*AIM OF THE EXERCISE:*
Revise the entries below by changing every "pie" to "circle" and leaving everything else as it is.

*AVAILABLE RECORDS:*
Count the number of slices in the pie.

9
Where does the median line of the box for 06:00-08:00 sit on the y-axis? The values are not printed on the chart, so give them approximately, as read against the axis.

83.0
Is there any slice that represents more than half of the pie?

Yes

*RESPONSE:*
Count the number of slices in the circle.

9
Where does the median line of the box for 06:00-08:00 sit on the y-axis? The values are not printed on the chart, so give them approximately, as read against the axis.

83.0
Is there any slice that represents more than half of the circle?

Yes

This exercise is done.